PROBLEM DETAILS → Substitute "Reply to" for "Comment on" in the records from their start through the line containing "Disregard this remark.", and write those lines out again with nothing else changed. Leave the pictures out.

START EXTRACTED ENTRIES

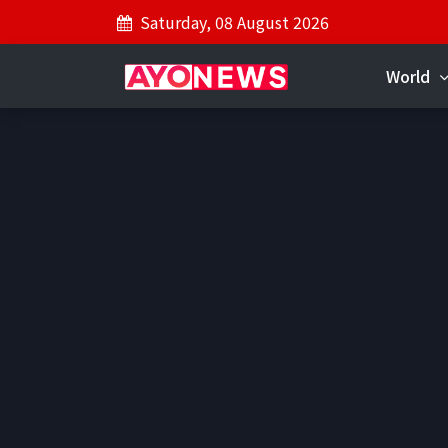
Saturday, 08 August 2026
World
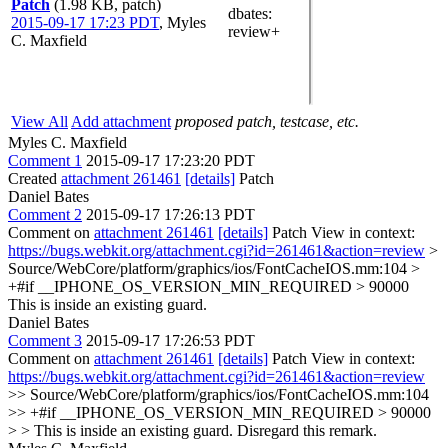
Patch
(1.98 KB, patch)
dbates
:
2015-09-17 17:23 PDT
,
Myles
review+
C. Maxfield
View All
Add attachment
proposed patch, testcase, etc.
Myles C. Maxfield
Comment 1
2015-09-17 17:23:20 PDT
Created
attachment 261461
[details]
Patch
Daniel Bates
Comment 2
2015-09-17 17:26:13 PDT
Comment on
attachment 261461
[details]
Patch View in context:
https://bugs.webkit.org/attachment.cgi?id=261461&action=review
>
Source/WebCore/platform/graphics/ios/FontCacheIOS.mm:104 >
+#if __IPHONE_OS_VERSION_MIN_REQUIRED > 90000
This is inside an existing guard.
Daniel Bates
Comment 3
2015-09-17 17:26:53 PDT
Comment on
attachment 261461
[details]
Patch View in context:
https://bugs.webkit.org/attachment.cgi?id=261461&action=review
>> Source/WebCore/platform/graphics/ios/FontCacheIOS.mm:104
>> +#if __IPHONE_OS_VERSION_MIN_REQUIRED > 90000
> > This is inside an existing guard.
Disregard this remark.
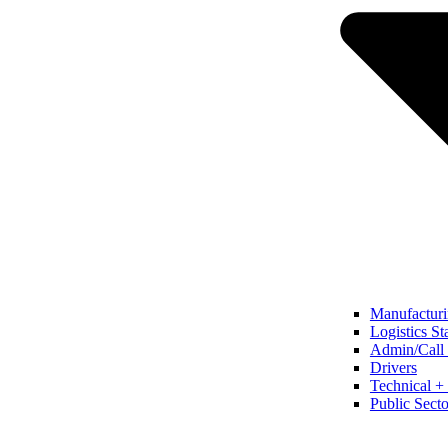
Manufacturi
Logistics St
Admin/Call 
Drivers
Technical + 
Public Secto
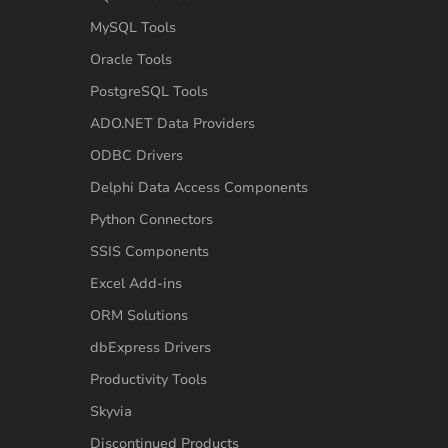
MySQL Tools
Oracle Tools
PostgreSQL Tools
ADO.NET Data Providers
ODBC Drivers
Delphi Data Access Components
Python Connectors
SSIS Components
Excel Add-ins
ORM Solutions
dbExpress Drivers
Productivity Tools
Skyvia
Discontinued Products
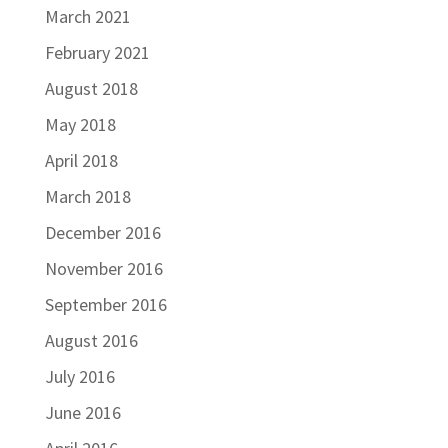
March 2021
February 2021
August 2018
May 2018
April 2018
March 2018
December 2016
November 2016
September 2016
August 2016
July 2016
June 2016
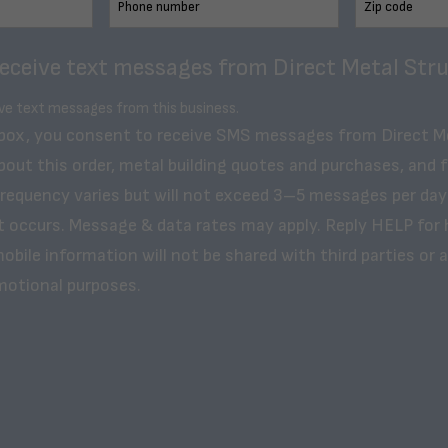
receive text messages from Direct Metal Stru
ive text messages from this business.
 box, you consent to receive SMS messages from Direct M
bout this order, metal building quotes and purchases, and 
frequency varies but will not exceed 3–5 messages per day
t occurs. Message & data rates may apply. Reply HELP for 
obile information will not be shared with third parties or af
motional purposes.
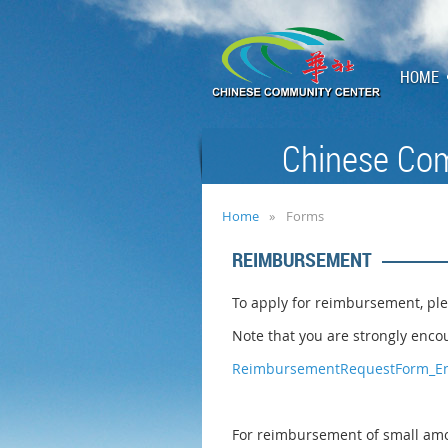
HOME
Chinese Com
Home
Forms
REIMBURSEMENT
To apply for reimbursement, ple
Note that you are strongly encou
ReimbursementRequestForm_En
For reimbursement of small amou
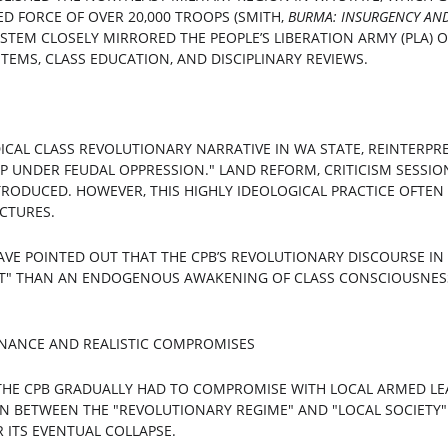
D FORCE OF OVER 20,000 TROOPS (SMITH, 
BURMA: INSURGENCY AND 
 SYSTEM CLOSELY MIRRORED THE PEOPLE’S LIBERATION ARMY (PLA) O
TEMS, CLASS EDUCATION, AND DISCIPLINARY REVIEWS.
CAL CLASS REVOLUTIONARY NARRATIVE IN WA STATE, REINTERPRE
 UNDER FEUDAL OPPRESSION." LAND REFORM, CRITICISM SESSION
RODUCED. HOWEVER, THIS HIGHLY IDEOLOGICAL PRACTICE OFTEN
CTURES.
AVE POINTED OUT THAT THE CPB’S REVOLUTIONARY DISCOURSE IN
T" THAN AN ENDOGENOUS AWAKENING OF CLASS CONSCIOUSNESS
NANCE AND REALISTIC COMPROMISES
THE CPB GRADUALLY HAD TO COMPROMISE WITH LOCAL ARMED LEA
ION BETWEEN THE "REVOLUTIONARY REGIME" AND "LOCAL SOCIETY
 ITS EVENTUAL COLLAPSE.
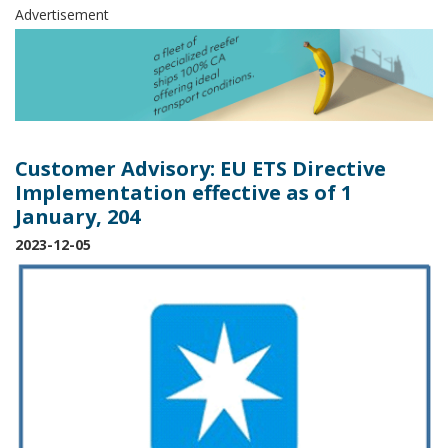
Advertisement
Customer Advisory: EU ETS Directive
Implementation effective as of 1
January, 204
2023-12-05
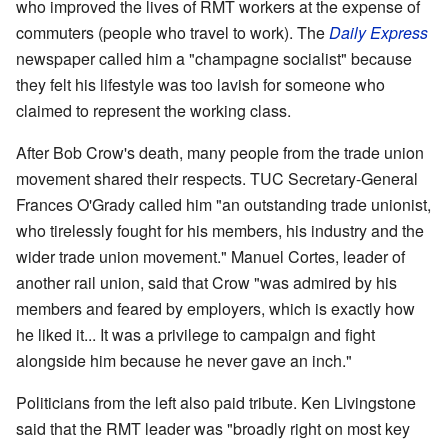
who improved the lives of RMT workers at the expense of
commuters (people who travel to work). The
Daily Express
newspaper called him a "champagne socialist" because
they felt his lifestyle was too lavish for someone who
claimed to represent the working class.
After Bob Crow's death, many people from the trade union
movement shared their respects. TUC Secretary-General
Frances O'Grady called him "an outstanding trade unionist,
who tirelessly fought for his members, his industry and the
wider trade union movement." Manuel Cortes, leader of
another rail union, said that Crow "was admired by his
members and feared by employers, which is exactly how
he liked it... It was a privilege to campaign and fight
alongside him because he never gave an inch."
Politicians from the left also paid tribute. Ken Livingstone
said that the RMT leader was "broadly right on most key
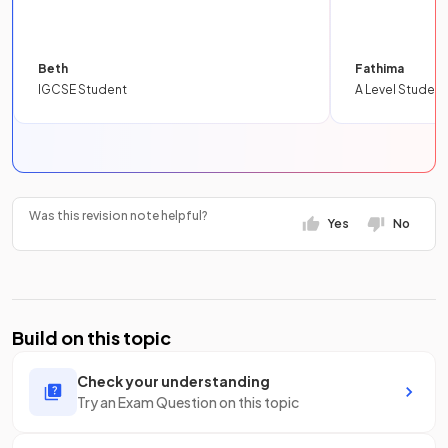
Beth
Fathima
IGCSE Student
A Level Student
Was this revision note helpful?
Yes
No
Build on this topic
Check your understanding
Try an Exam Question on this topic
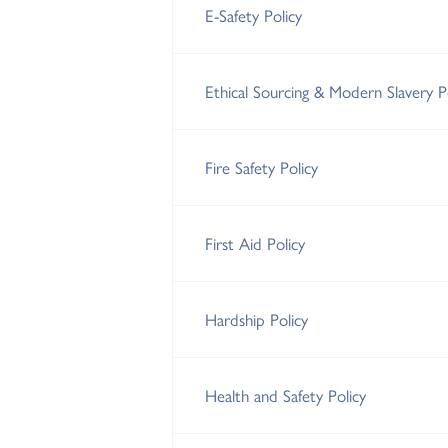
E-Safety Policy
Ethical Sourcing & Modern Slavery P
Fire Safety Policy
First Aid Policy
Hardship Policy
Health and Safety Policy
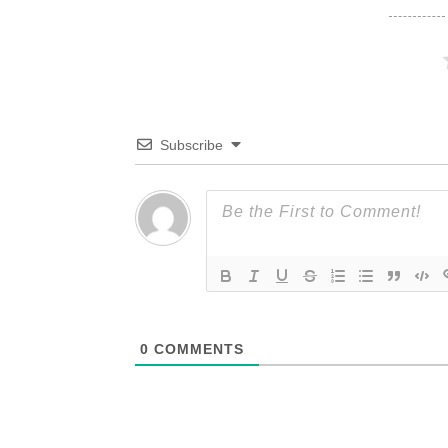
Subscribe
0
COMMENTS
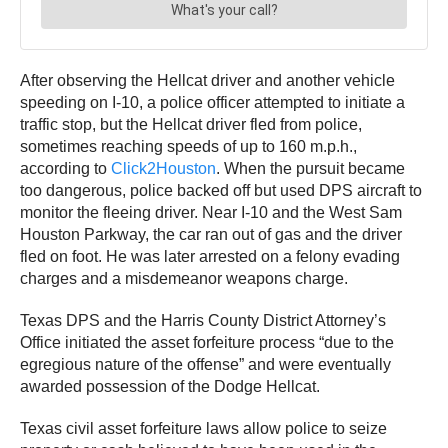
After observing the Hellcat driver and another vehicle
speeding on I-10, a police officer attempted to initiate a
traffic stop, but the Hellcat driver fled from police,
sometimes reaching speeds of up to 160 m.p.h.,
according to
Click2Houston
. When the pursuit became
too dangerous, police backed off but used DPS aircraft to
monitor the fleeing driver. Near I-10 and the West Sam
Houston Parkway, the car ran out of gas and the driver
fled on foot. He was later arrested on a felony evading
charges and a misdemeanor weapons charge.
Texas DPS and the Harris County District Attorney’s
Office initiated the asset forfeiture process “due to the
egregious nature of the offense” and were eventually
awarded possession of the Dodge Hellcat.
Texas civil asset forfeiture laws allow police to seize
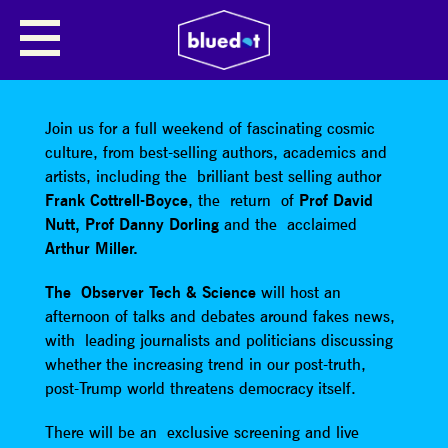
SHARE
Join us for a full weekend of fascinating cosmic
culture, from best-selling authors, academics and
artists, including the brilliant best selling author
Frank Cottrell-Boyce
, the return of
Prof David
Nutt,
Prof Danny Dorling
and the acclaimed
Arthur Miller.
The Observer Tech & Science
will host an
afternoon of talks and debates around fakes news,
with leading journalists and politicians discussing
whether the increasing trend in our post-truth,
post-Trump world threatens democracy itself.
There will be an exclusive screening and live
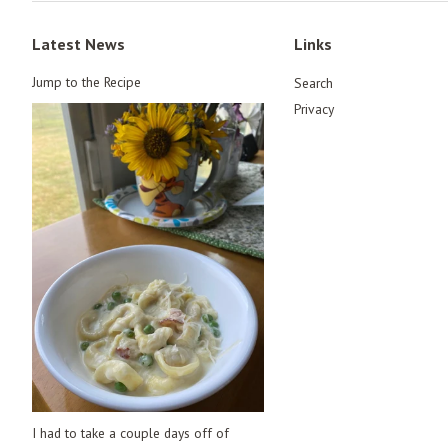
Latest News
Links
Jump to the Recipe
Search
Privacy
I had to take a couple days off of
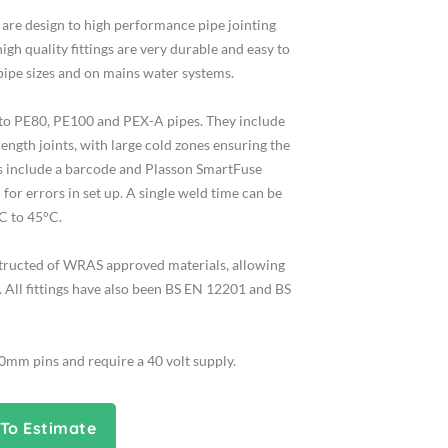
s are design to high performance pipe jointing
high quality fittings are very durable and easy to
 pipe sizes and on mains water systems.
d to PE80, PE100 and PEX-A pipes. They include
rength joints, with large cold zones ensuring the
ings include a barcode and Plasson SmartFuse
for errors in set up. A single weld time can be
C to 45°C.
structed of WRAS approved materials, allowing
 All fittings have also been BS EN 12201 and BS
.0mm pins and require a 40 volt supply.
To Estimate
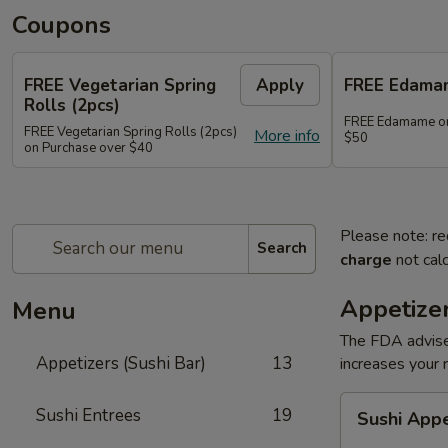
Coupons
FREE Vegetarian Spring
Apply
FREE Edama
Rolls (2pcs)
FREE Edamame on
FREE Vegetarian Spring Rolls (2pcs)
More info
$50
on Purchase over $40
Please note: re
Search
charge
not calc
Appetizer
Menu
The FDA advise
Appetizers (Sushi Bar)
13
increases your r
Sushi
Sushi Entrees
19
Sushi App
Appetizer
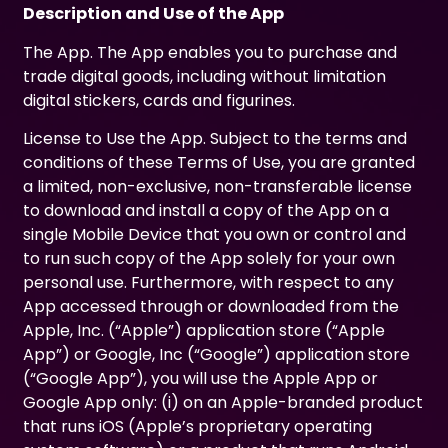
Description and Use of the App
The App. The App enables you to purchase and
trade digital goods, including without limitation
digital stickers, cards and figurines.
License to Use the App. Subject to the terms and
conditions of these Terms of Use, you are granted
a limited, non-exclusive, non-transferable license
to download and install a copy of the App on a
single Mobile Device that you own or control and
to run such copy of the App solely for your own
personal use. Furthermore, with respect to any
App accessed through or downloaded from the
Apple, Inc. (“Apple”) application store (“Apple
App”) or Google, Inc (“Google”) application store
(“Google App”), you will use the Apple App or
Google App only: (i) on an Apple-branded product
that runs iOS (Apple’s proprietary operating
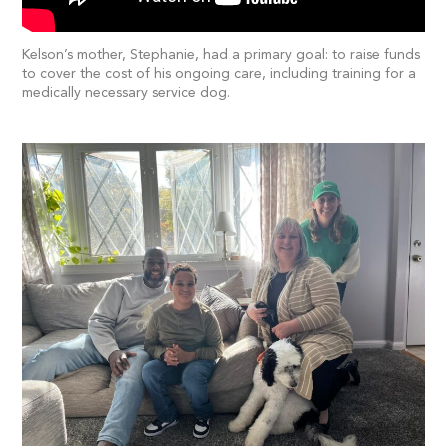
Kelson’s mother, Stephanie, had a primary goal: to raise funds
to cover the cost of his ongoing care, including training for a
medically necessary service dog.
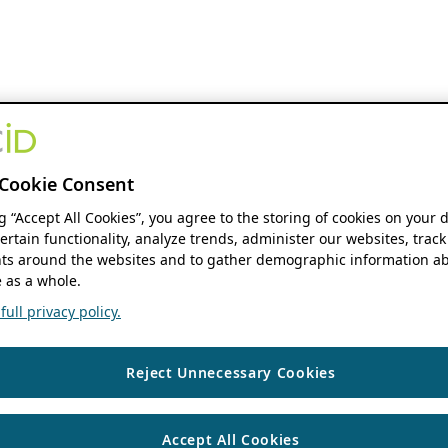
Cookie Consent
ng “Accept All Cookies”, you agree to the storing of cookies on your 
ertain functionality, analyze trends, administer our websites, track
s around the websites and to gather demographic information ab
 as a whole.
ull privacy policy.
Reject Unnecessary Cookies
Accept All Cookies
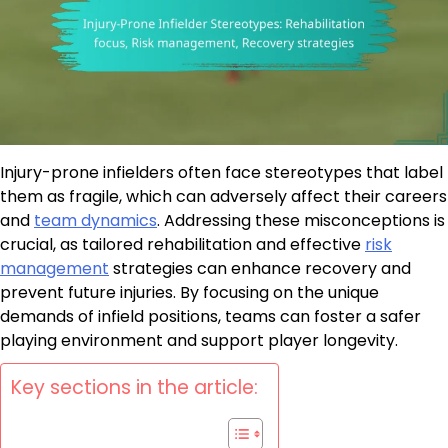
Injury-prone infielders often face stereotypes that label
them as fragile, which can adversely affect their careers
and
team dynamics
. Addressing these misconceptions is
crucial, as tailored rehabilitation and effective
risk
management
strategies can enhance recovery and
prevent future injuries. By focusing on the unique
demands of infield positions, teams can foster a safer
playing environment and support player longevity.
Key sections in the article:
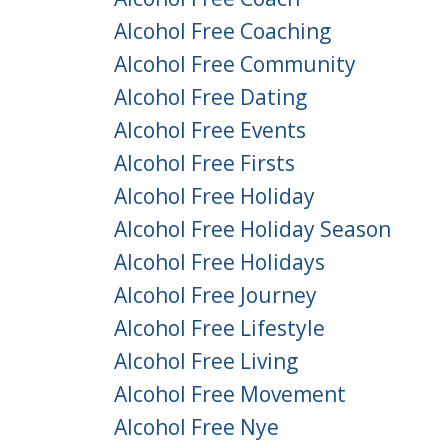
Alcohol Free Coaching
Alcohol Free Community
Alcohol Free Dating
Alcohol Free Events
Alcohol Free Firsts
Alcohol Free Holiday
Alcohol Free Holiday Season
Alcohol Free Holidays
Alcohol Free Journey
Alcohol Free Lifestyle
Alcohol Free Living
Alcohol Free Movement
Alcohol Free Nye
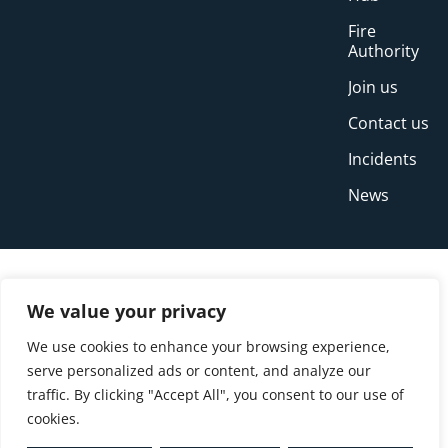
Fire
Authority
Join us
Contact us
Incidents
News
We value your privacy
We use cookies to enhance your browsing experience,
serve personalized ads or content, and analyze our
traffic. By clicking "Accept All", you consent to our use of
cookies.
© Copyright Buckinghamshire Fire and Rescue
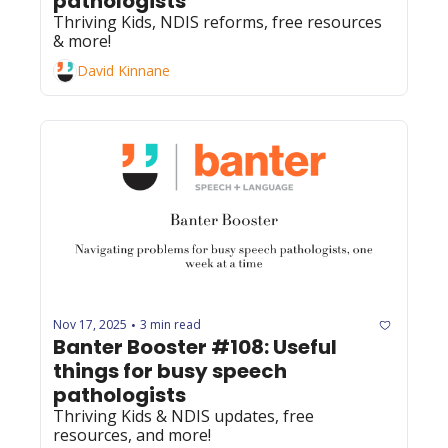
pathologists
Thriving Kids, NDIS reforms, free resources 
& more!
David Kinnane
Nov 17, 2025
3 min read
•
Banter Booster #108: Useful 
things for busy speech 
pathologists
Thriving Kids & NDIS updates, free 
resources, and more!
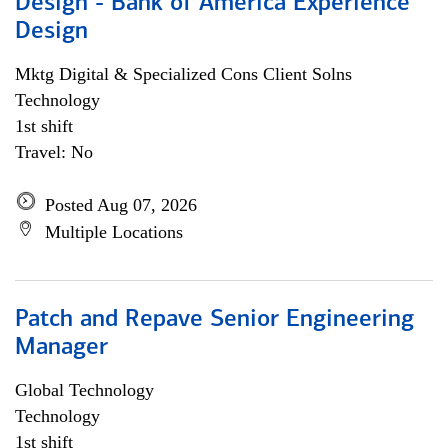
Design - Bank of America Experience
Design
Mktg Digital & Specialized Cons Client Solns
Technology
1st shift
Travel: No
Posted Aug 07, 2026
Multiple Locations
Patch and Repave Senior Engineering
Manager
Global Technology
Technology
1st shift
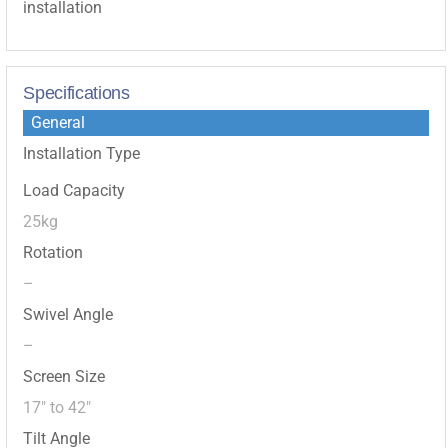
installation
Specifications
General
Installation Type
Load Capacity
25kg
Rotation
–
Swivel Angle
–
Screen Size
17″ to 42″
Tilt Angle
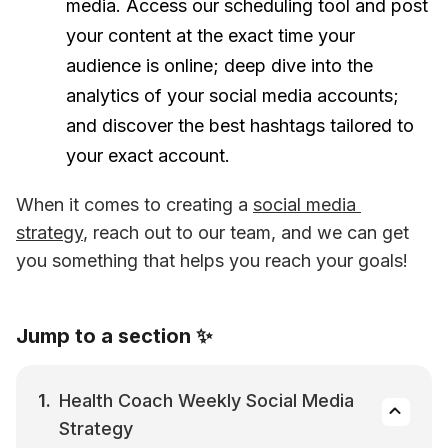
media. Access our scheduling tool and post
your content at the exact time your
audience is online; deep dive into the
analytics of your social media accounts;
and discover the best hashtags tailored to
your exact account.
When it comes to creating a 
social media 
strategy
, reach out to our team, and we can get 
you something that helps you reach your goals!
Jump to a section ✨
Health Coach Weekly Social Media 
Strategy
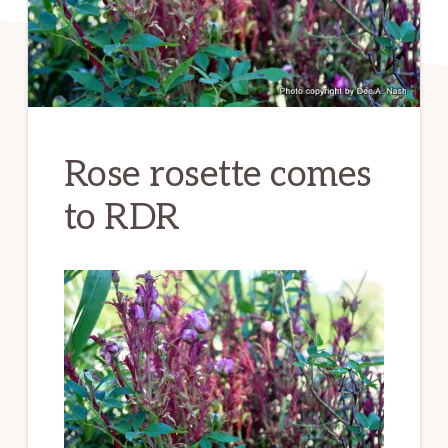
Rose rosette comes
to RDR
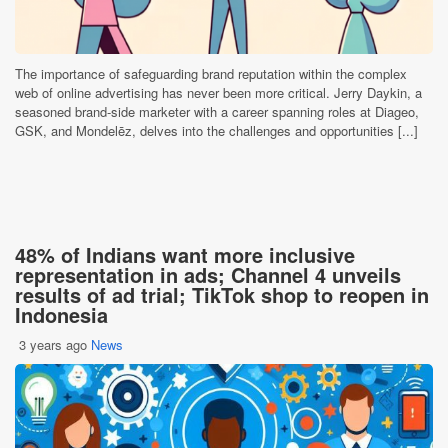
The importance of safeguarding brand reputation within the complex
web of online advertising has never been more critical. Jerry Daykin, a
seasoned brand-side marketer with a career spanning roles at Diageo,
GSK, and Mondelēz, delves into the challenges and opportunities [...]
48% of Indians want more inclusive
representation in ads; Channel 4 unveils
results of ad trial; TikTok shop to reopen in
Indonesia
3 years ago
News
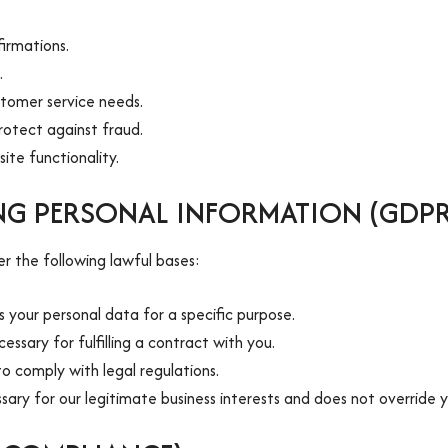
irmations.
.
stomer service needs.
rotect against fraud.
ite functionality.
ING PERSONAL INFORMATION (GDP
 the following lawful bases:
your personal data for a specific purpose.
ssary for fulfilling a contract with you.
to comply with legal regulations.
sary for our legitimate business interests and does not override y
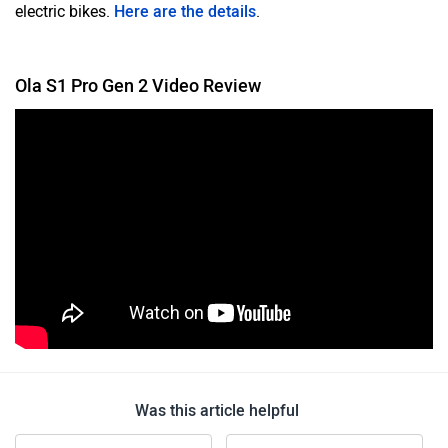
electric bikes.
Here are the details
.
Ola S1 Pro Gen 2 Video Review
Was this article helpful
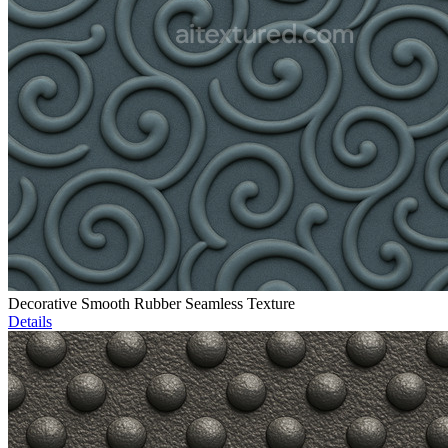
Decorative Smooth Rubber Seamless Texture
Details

END EXTRACTED ENTRIES

TASK ANSWER →
Saturday, 08 August 2026
World
Patch
(1.98 KB, patch)
dbates
:
2015-09-17 17:23 PDT
,
Myles
review+
C. Maxfield
View All
Add attachment
proposed patch, testcase, etc.
Myles C. Maxfield
Comment 1
2015-09-17 17:23:20 PDT
Created
attachment 261461
[details]
Patch
Daniel Bates
Comment 2
2015-09-17 17:26:13 PDT
Reply to
attachment 261461
[details]
Patch View in context:
https://bugs.webkit.org/attachment.cgi?id=261461&action=review
>
Source/WebCore/platform/graphics/ios/FontCacheIOS.mm:104 >
+#if __IPHONE_OS_VERSION_MIN_REQUIRED > 90000
This is inside an existing guard.
Daniel Bates
Comment 3
2015-09-17 17:26:53 PDT
Reply to
attachment 261461
[details]
Patch View in context:
https://bugs.webkit.org/attachment.cgi?id=261461&action=review
>> Source/WebCore/platform/graphics/ios/FontCacheIOS.mm:104
>> +#if __IPHONE_OS_VERSION_MIN_REQUIRED > 90000
> > This is inside an existing guard.
Disregard this remark.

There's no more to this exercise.